- _ACTION ITEM_: This exercise calls for retyping every line below exactly, with the images omitted.

START RECORDS SUPPLIED

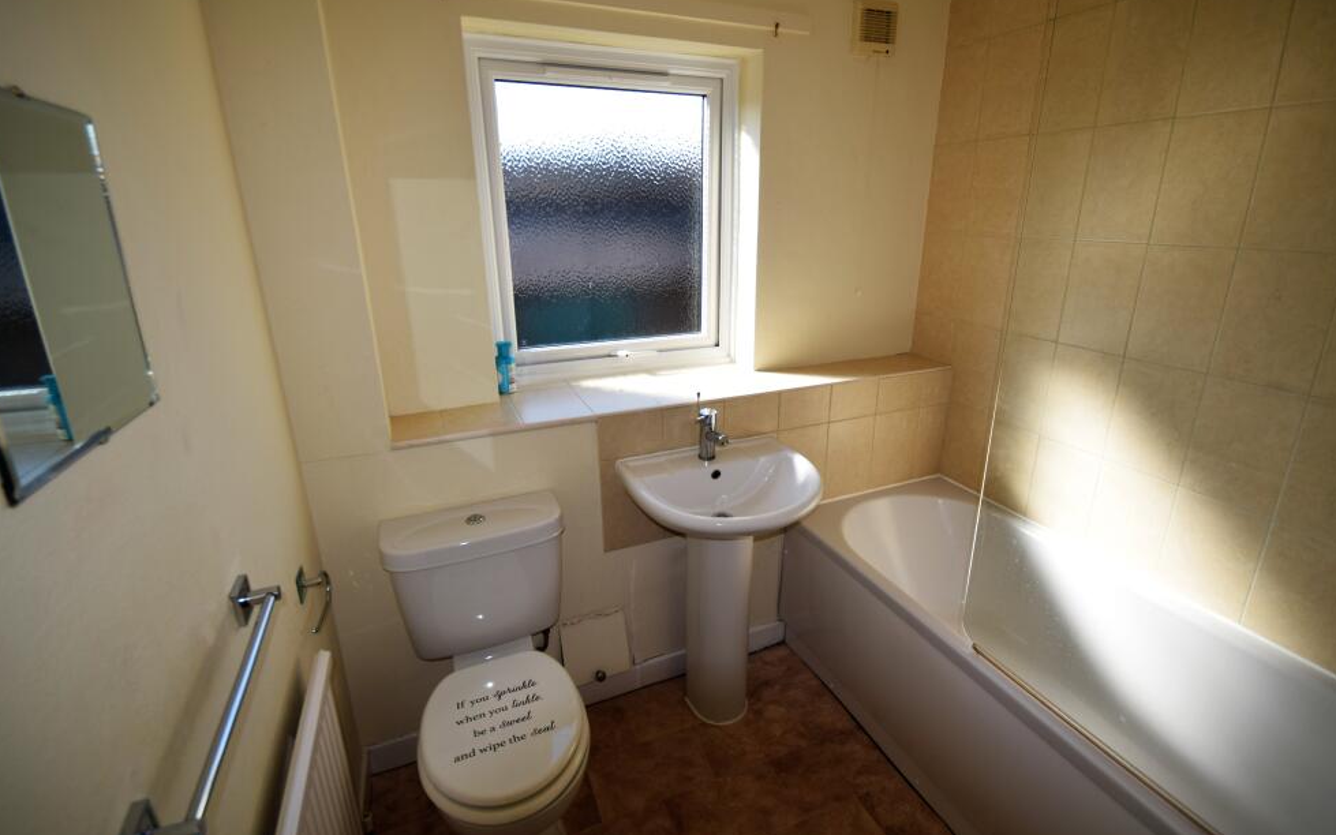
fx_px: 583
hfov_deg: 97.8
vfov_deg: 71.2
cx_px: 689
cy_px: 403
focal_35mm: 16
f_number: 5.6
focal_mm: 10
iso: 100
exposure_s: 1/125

END RECORDS SUPPLIED

- _SOLUTION FOR THIS EXERCISE_:
fx_px: 583
hfov_deg: 97.8
vfov_deg: 71.2
cx_px: 689
cy_px: 403
focal_35mm: 16
f_number: 5.6
focal_mm: 10
iso: 100
exposure_s: 1/125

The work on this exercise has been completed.